Editorial: Coxibs, Science, and the Public Trust

In an editorial accompanying all of the studies, Daniel H. Solomon, M.D., M.P.H., from Brigham and Women’s Hospital, Boston, and Jerry Avorn, M.D., of Harvard University School of Medicine, write that the withdrawal of rofecoxib (Vioxx) from the market in September 2004 by its manufacturer, Merck & Co., “raises many questions concerning drug policy, scientific evidence, and treatment alternatives. Several of these questions are raised by articles in this issue of the ARCHIVES.”

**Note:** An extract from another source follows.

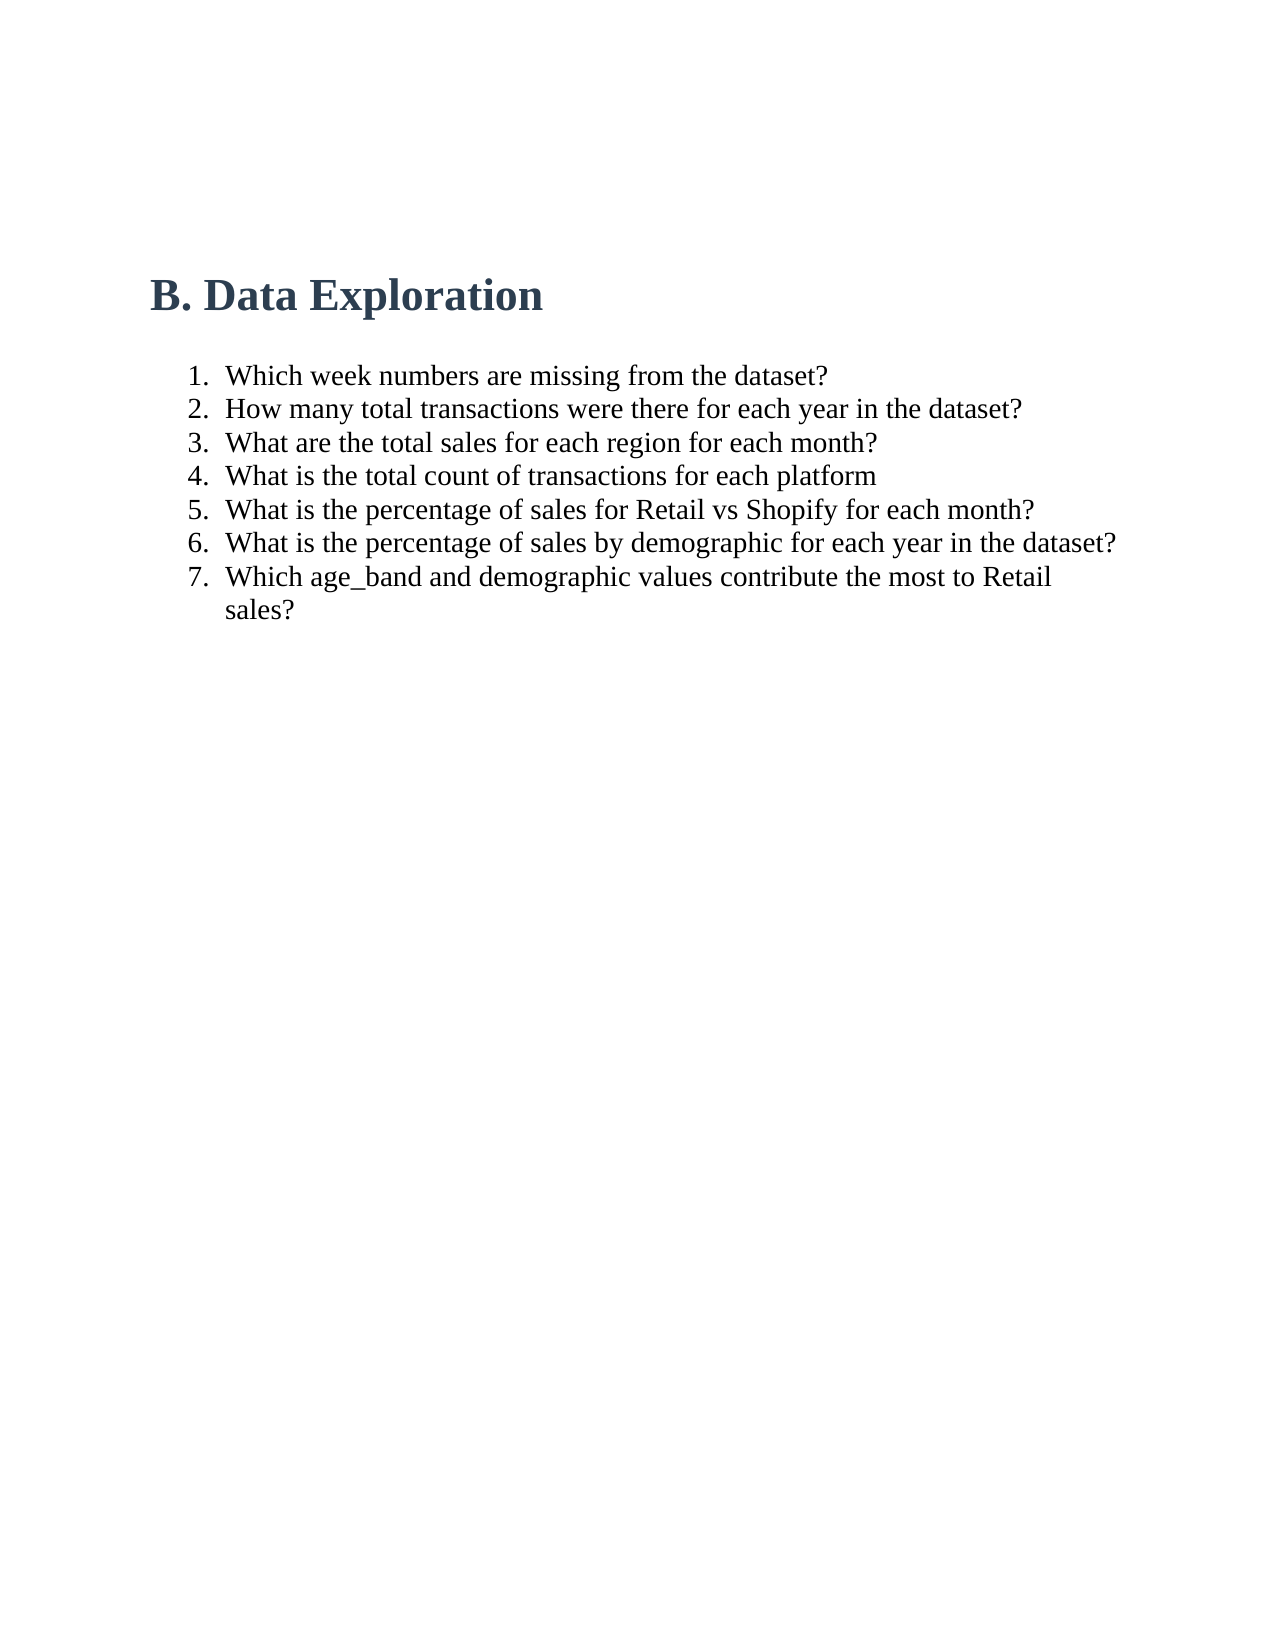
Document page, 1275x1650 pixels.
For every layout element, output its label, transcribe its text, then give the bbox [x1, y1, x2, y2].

“Several lessons can be learned from the 5-year experience and eventual withdrawal of rofecoxib from the market. First, the current postmarketing surveillance system does not work. If the FDA is to continue to approve drugs rapidly, we should not expect that all safety issues will be understood prior to a drug’s approval.” The editorial authors add that an improved system of postmarketing surveillance is needed.

“Fortunately, many patients taking coxibs can be switched to other equally effective and evidence-based analgesic (pain relieving) regimens.”

“The market withdrawal of rofecoxib has brought to the forefront concerns about the drug safety system that have been raised before. These issues must be addressed now if we are to restore the public’s confidence in the safety of our pharmacologic armamentarium and provide physicians and patients with the data we all need to prescribe drugs safely.”